• [TASK INSTRUCTIONS]:
Pull from the data below each line where the word "Figure" occurs, and copy it.

• [RECORDED DATA]:
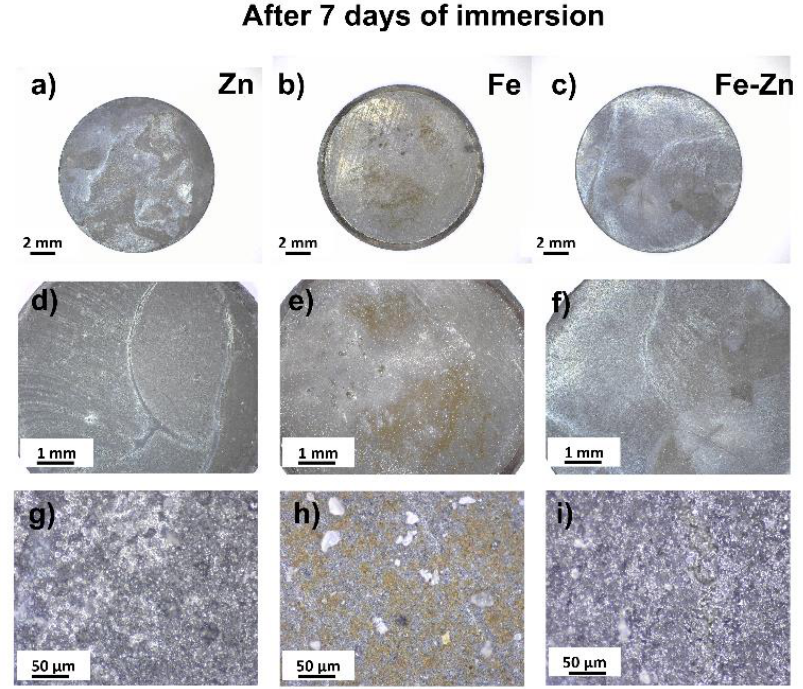
Figure 6. Optical photographs of corroded Zn ( a , d , g ), Fe ( b , e , h ) and Fe-Zn ( c , f , i ) samples after 7 days of immersion in simulated body fluids (Hanks´ solution at 37 ± 2 °C, pH = 7.4 ± 0.2).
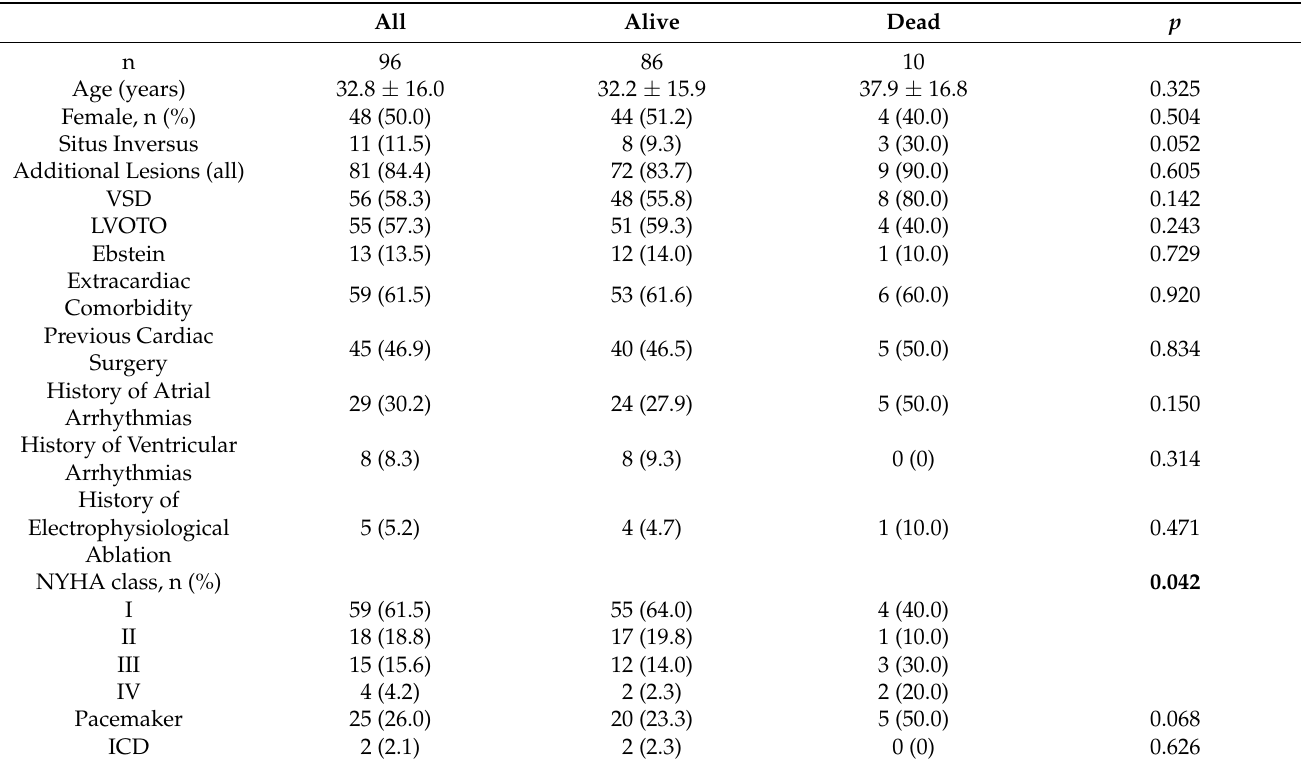
Table 1. Baseline characteristics.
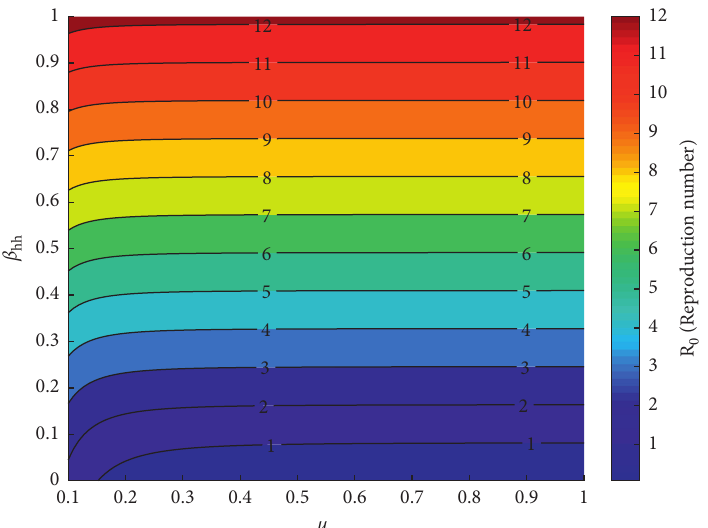
Figure 11: The contour plot of the basic reproduction number as a function of the mortality rate of adult mosquitoes ( μ human transmission rate ( β hh )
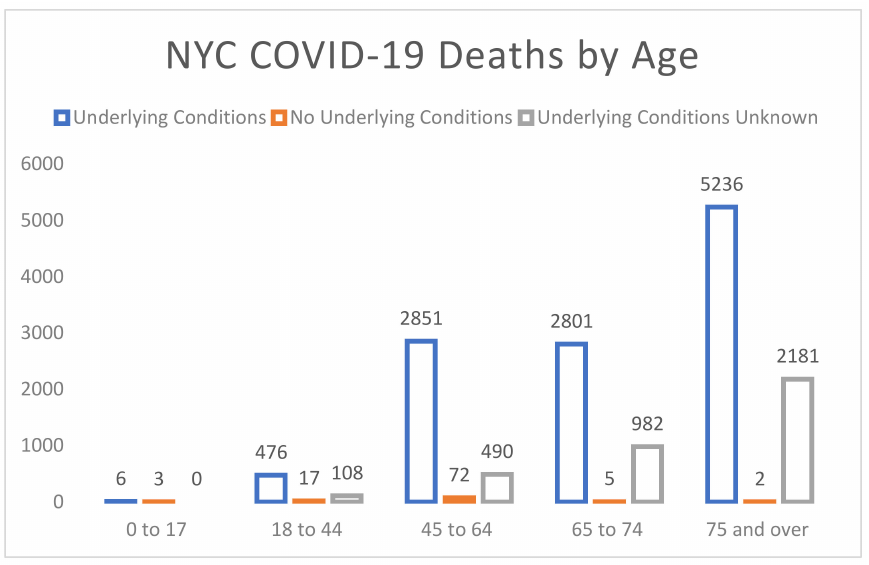
Figure 8. New York City COVID-19 deaths by age as of 12 May 2020. Note: Underlying conditions include diabetes, lung disease, cancer, immunodeficiency, heart disease, hypertension, asthma, kidney disease, GI/liver disease, and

• [YOUR RESPONSE]:
Figure 6. Optical photographs of corroded Zn ( a , d , g ), Fe ( b , e , h ) and Fe-Zn ( c , f , i ) samples after 7 days of immersion in simulated body fluids (Hanks´ solution at 37 ± 2 °C, pH = 7.4 ± 0.2).
Figure 11: The contour plot of the basic reproduction number as a function of the mortality rate of adult mosquitoes ( μ human transmission rate ( β hh )
Figure 8. New York City COVID-19 deaths by age as of 12 May 2020. Note: Underlying conditions include diabetes, lung disease, cancer, immunodeficiency, heart disease, hypertension, asthma, kidney disease, GI/liver disease, and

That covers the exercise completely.